About this exercise: Copy out word for word the part of the entries that begins with the line containing "Q: Is the person above the snow board snowboarding" and ends with the line containing "A: Yes, the person is standing", including both of those lines.

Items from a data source
= Beginning of Section =

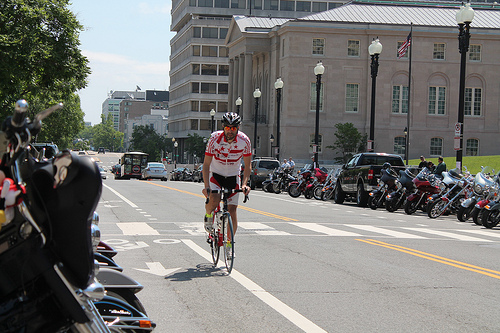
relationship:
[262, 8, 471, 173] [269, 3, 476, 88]
street lights has globes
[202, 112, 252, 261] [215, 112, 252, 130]
rider has helmet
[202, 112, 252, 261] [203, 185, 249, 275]
rider riding bike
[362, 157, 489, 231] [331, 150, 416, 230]
motorcycle parked around truck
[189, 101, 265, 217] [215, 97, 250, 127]
rider wearing helmet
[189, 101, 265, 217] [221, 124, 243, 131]
rider wearing sunglasses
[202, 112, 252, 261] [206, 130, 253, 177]
rider wearing shirt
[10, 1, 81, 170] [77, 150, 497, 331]
trees hanging over street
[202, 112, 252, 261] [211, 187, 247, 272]
rider riding bike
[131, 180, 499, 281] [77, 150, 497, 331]
line in street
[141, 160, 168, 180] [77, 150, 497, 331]
car on street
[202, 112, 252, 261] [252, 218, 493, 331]
rider on street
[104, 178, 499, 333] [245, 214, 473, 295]
line on street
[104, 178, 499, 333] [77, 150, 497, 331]
line in street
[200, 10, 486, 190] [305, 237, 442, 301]
lights along street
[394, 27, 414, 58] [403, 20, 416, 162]
flag on pole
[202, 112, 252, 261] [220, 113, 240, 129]
rider wearing helmet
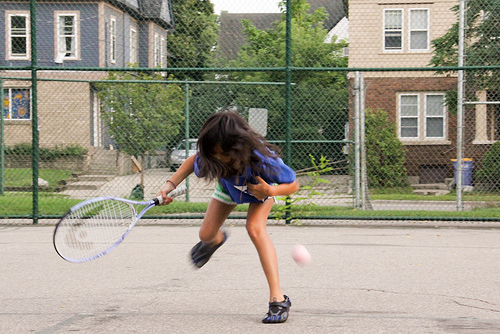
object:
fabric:
[3, 87, 33, 120]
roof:
[217, 12, 283, 58]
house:
[343, 0, 499, 194]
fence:
[0, 0, 499, 222]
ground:
[0, 217, 500, 329]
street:
[92, 168, 484, 198]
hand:
[155, 185, 176, 205]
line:
[343, 282, 499, 311]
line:
[0, 302, 408, 319]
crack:
[41, 309, 117, 332]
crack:
[126, 275, 188, 292]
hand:
[248, 176, 271, 201]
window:
[395, 91, 449, 146]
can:
[450, 158, 476, 186]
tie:
[166, 179, 176, 188]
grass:
[4, 190, 498, 218]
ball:
[289, 245, 311, 268]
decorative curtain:
[4, 88, 30, 119]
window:
[2, 88, 29, 119]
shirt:
[192, 139, 297, 205]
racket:
[52, 184, 189, 263]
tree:
[92, 66, 185, 166]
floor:
[2, 223, 496, 331]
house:
[4, 3, 179, 168]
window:
[54, 11, 79, 59]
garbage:
[447, 157, 478, 194]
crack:
[363, 282, 498, 312]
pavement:
[1, 216, 498, 328]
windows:
[385, 9, 403, 51]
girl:
[155, 111, 298, 324]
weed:
[276, 153, 348, 224]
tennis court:
[3, 224, 498, 333]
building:
[336, 0, 499, 186]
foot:
[262, 294, 292, 323]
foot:
[189, 230, 227, 268]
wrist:
[166, 172, 182, 188]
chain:
[15, 8, 480, 233]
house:
[188, 2, 348, 176]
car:
[169, 138, 199, 172]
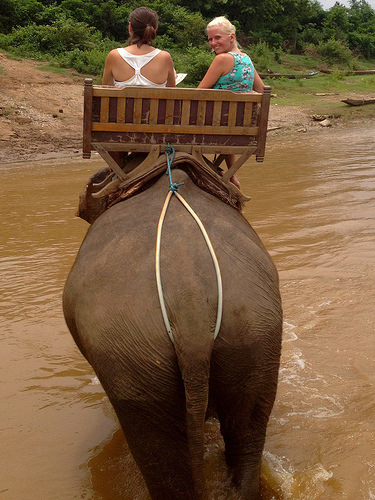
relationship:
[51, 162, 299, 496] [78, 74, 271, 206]
elephant attached to bench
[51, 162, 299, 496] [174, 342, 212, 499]
elephant has tail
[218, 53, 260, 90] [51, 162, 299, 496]
back of an elephant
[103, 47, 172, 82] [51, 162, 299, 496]
back of an elephant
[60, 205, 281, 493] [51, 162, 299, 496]
back of an elephant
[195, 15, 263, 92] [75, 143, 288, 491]
person riding elephant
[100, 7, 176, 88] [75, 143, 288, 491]
person riding elephant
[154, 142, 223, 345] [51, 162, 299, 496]
cord attached to elephant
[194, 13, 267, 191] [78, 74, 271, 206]
woman on bench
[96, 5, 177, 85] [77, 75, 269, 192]
woman on a bench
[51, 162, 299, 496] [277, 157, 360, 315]
elephant walking in water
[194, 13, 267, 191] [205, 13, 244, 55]
woman has hair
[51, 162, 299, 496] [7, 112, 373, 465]
elephant in water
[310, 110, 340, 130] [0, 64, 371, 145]
rocks on ground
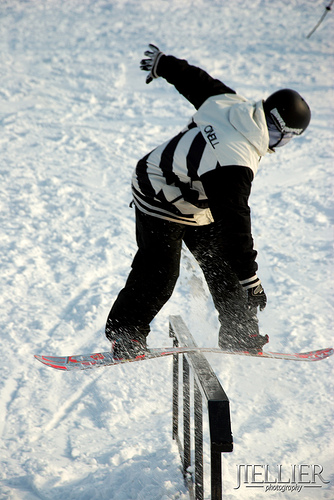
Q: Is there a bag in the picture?
A: No, there are no bags.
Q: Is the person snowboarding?
A: Yes, the person is snowboarding.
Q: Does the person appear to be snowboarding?
A: Yes, the person is snowboarding.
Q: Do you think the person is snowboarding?
A: Yes, the person is snowboarding.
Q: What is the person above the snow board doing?
A: The person is snowboarding.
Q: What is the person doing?
A: The person is snowboarding.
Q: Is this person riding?
A: No, the person is snowboarding.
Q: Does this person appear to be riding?
A: No, the person is snowboarding.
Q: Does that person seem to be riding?
A: No, the person is snowboarding.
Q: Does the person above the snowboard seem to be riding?
A: No, the person is snowboarding.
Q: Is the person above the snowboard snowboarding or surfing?
A: The person is snowboarding.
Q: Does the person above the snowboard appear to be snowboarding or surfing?
A: The person is snowboarding.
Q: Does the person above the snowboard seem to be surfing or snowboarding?
A: The person is snowboarding.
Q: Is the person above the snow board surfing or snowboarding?
A: The person is snowboarding.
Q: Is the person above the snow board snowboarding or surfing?
A: The person is snowboarding.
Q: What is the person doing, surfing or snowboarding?
A: The person is snowboarding.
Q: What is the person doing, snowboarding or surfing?
A: The person is snowboarding.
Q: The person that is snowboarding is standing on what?
A: The person is standing on the snowboard.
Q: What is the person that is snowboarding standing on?
A: The person is standing on the snowboard.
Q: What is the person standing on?
A: The person is standing on the snowboard.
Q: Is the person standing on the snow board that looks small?
A: Yes, the person is standing on the snow board.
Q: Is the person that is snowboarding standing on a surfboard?
A: No, the person is standing on the snow board.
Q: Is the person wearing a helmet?
A: Yes, the person is wearing a helmet.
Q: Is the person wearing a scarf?
A: No, the person is wearing a helmet.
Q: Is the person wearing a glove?
A: Yes, the person is wearing a glove.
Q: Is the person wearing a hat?
A: No, the person is wearing a glove.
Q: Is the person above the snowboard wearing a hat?
A: No, the person is wearing a glove.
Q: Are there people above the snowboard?
A: Yes, there is a person above the snowboard.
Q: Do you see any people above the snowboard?
A: Yes, there is a person above the snowboard.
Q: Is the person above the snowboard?
A: Yes, the person is above the snowboard.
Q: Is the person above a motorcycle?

= End of Section =

Result of the exercise:
Q: Is the person above the snow board snowboarding or surfing?
A: The person is snowboarding.
Q: What is the person doing, surfing or snowboarding?
A: The person is snowboarding.
Q: What is the person doing, snowboarding or surfing?
A: The person is snowboarding.
Q: The person that is snowboarding is standing on what?
A: The person is standing on the snowboard.
Q: What is the person that is snowboarding standing on?
A: The person is standing on the snowboard.
Q: What is the person standing on?
A: The person is standing on the snowboard.
Q: Is the person standing on the snow board that looks small?
A: Yes, the person is standing on the snow board.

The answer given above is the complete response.